The lengthy four-year maturity on the loans is another first for the ECB and it underscores the worry that sluggish consumer prices and falling credit could create a self-feeding spiral, depressing wages and job creation as well. For now, the ECB stopped short of more direct liquidity interventions it has considered, such as the kind of asset purchases deployed in recent years in the U.S. and U.K.

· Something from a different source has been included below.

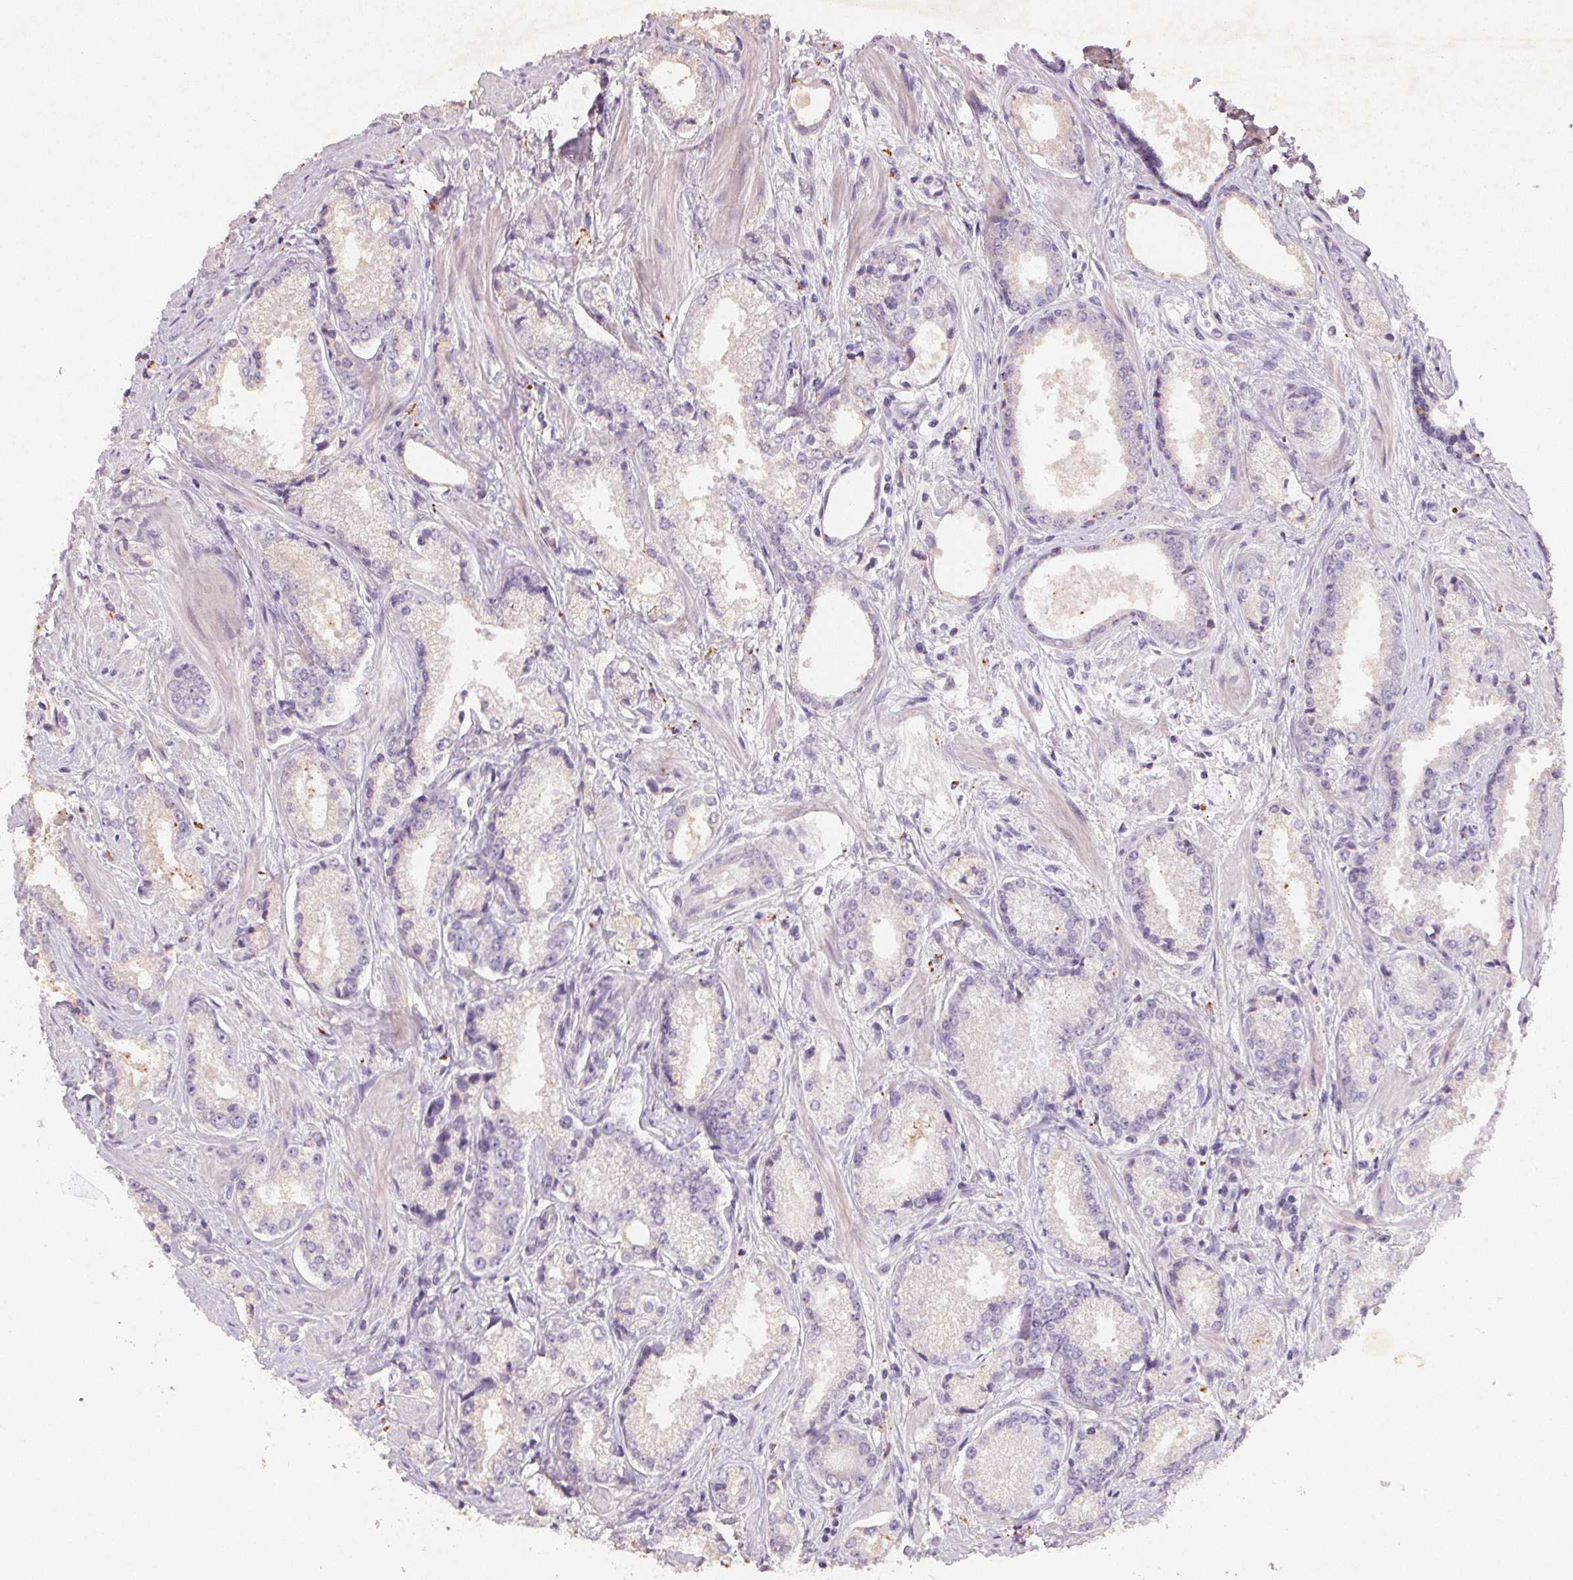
{"staining": {"intensity": "negative", "quantity": "none", "location": "none"}, "tissue": "prostate cancer", "cell_type": "Tumor cells", "image_type": "cancer", "snomed": [{"axis": "morphology", "description": "Adenocarcinoma, Low grade"}, {"axis": "topography", "description": "Prostate"}], "caption": "This is a histopathology image of IHC staining of adenocarcinoma (low-grade) (prostate), which shows no positivity in tumor cells.", "gene": "CXCL5", "patient": {"sex": "male", "age": 56}}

The problem for the Eurozone is shown in the following chart:
Abnormally high levels of unemployment leave little demand for credit. However, Central Banks continue to operate under the premise that by providing cheaper credit, consumers will borrow in order to consume. However, this Keynesian economic theory is based on a flawed assumption that consumption comes before production. Patrick Barron at the Ludwig Von Mises Institute made a great point recently stating:
“Keynes’s dogma, as stated in his magnum opus, The General Theory of Employment, Interest and Money, attempts to refute Say’s Law, also known as the Law of Markets. J.B. Say explained that money is a conduit or agent for facilitating the exchange of goods and services of real value. Thus, the farmer does not necessarily buy his car with dollars but with corn, wheat, soybeans, hogs, and beef. Likewise, the baker buys shoes with his bread. Notice that the farmer and the baker could purchase a car and shoes respectively only after producing something that others valued. The value placed on the farmer’s agricultural products and the baker’s bread is determined by the market. If the farmer’s crops failed or the baker’s bread failed to rise, they would not be able to consume because they had nothing that others valued with which to obtain money first.
But Keynes tried to prove that production followed demand and not the other way around. He famously stated that governments should pay people to dig holes and then fill them back up in order to put money into the hands of the unemployed, who then would spend it and stimulate production. But notice that the hole diggers did not produce a good or service that was demanded by the market. Keynesian aggregate demand theory is nothing more than a justification for counterfeiting. It is a theory of capital consumption and ignores the irrefutable fact that production is required prior to consumption.”
There is one other issue with the idea of government stimulus. Paying people to produce something is one thing; however, the dollars used to pay those individuals came from the taxes on income that was derived by production elsewhere.Production MUST come first. Despite the Federal Reserve’s ongoing balance sheet expansion, there has been relatively little economic expansion outside of what has been driven primarily by population growth alone.